Turner: Stop at a truck stop, not a hole-in-the-wall truck stop. Stop at a big-name truck stop like the TA, the Petro, the Love's, the Flying J, the Pilot. They have them everywhere. You've just got to find them, and they have apps for that. As long as you are at a truck stop, you are good. The big truck stops are always open, 24/7.
Sometimes you can't stop at a truck stop. You have to stop at a rest area. Never ever stop and try to park on the side of an interstate or on an off-ramp.
Padilla: In the daytime, most rest areas have workers there cleaning bathrooms, picking up trash. There's a lot of traffic, a lot of people, but at night you need to be careful.
Before rest stops, make sure they're well-lighted. Be aware of your surroundings while you're there. Park as close as you can to the actual bathroom area of the rest stop and just be very careful.
How do you find stops on a road trip?
Wiederhold: The nicest thing to be able to do is what I call a one-stop shop. When I stop, I'm looking for a place (where) I can get fuel and food, if not the same place, at least off the same exit. Eat a good sit-down meal if you can find it.
How can I eat a cheap road trip?
Padilla: My wife will go shopping and make me food for two weeks, and I put it in a refrigerator in the truck, and I freeze everything. And then I just microwave everything.
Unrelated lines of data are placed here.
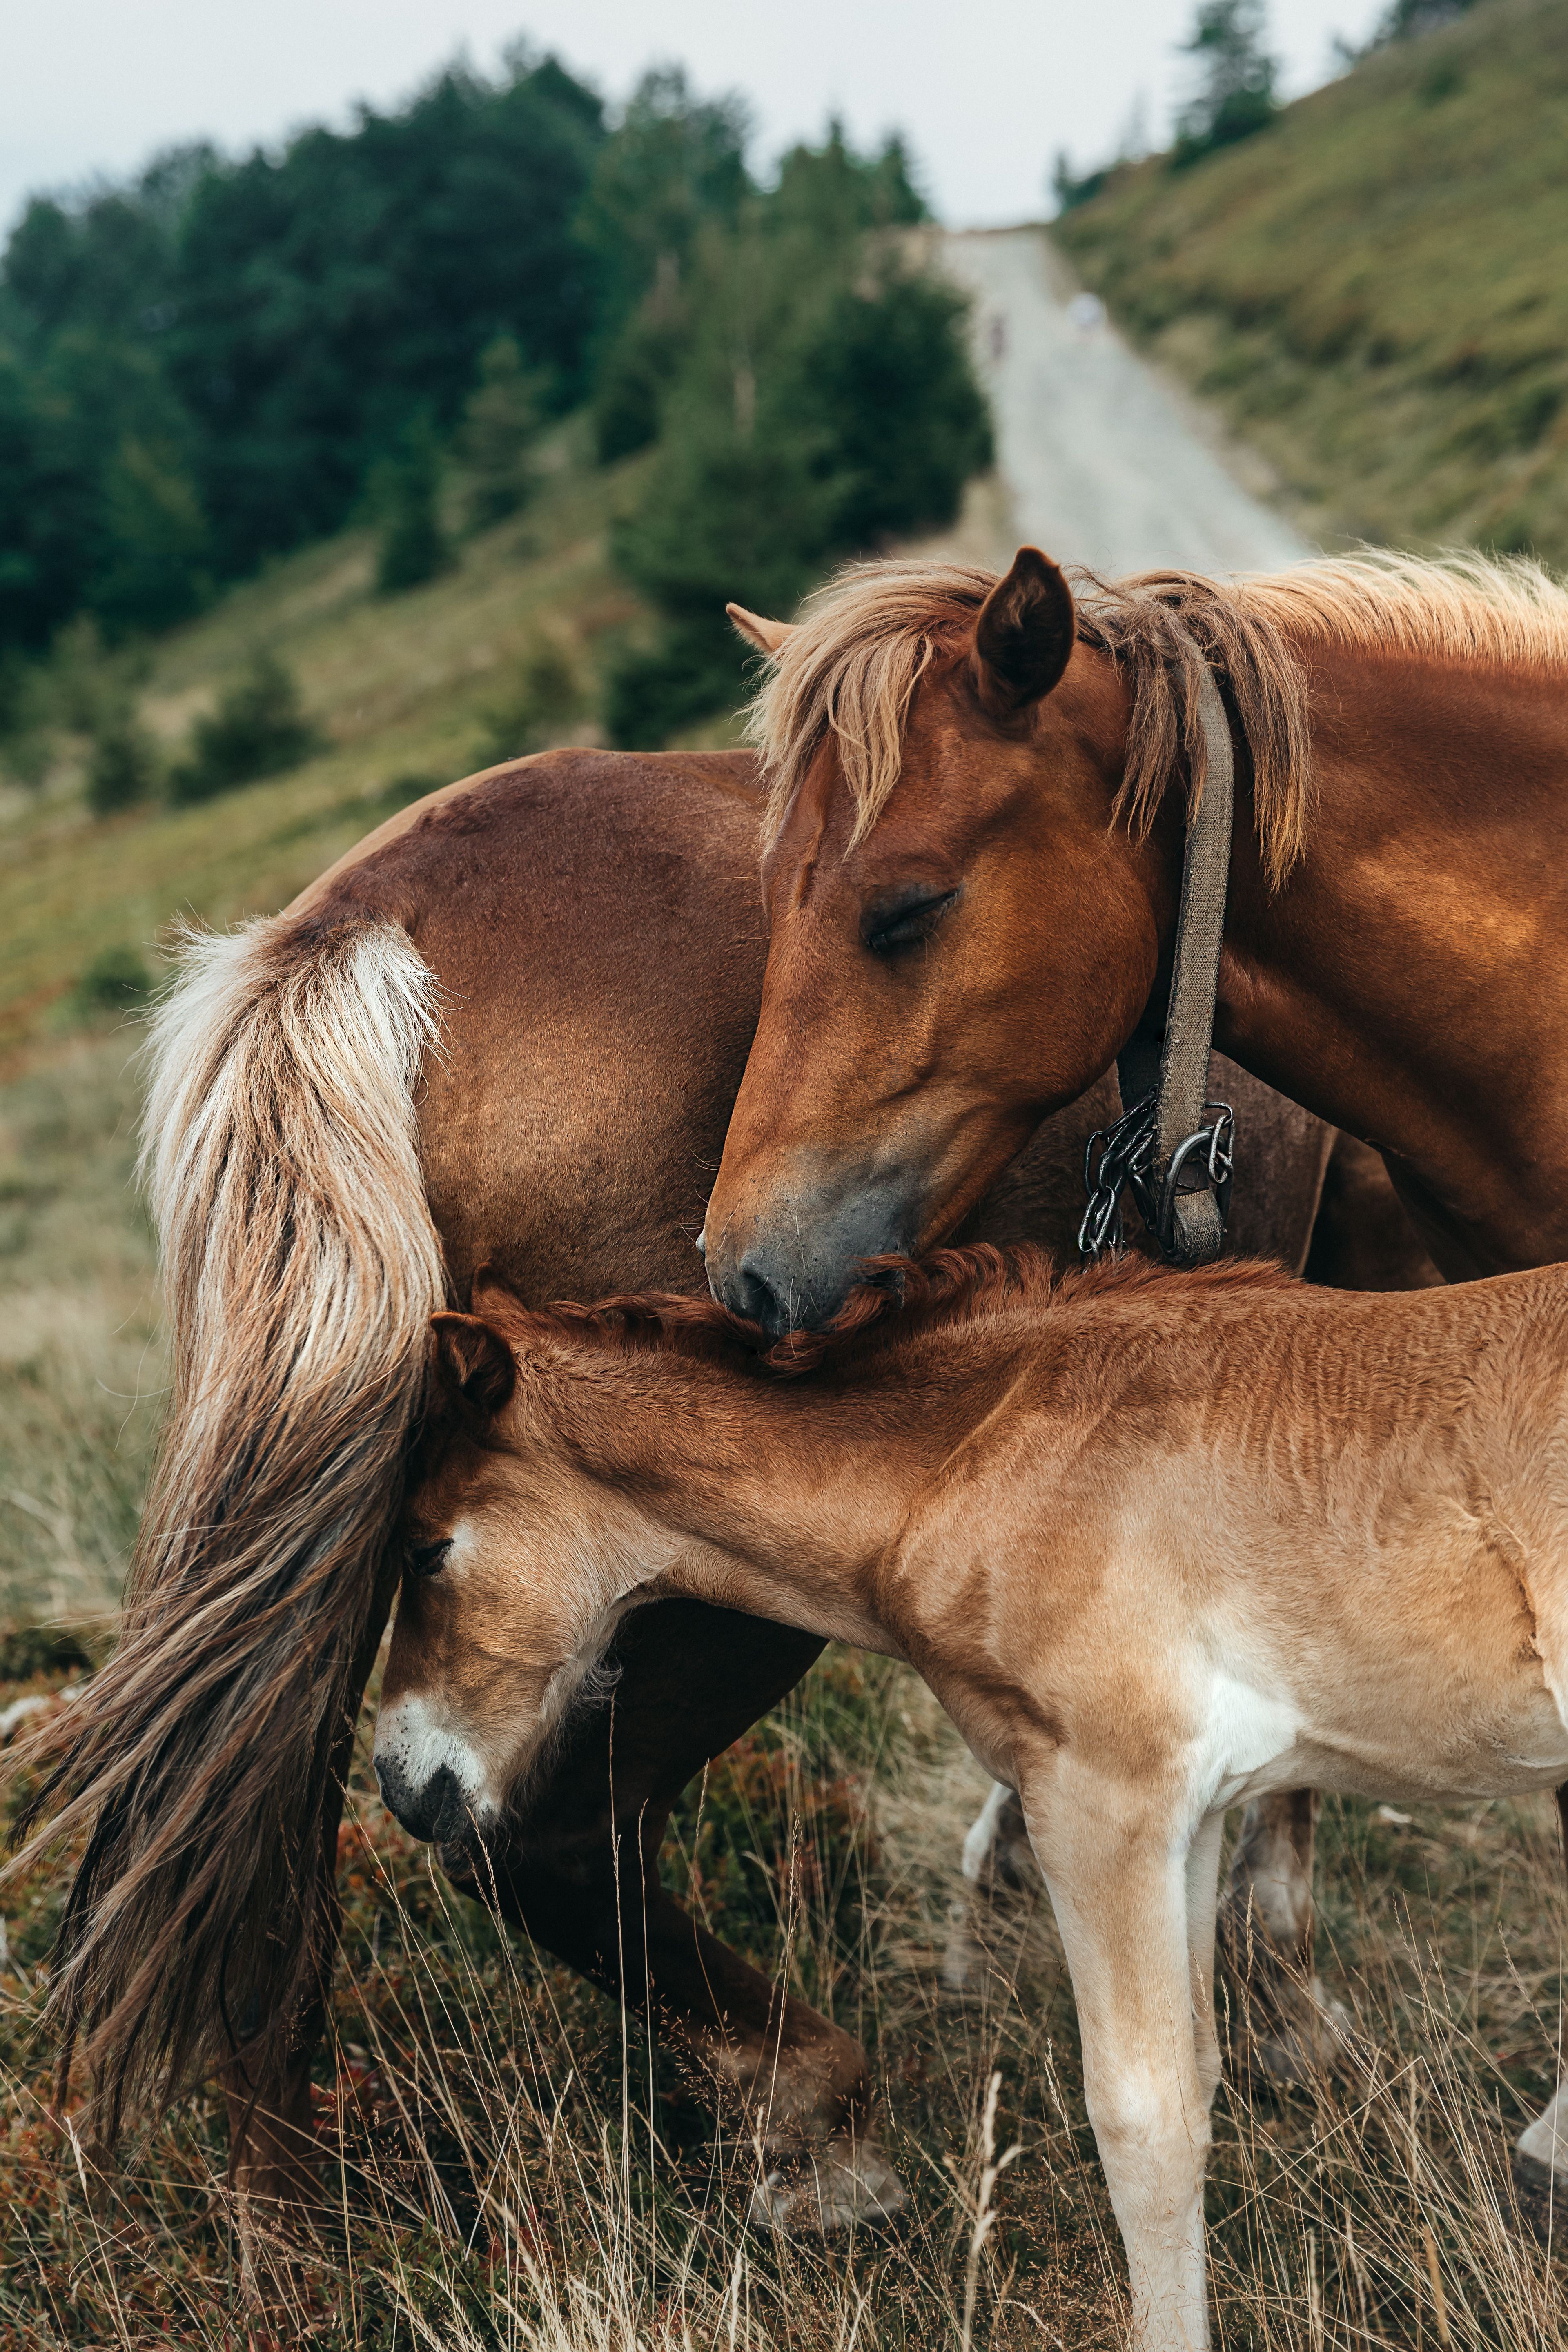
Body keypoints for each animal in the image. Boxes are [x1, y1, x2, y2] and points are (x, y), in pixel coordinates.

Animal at [8, 743, 1380, 2242]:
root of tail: (362, 928)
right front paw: (1282, 2005)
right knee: (543, 1842)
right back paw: (820, 2130)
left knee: (254, 1897)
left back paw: (296, 2246)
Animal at [377, 1241, 1568, 2352]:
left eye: (427, 1549)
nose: (399, 1780)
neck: (981, 1449)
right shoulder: (1190, 1816)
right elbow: (1198, 2073)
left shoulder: (1099, 1801)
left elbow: (1143, 2123)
I'll have biscuits and gravy. I'll have homemade burritos, She makes me potato wedges and rice, whatever I want, and I just eat in my truck.
How do I find the best restaurants when traveling?
Wiederhold: Don't always fall for 'oh, I see a lot of trucks parks there, so the food must be good.' That is not true. Look for places that have a lot of cars that are local because local people can eat anywhere, and they chose to come to this place.
How do you deal with bad drivers?
Turner: I've had plenty of people flip me off. You've gotta understand, you never know what that person is going through, (if) it's road rage or they're going through something. I try not to look their way. I just keep going forward. I always tell myself, happy happy joy joy."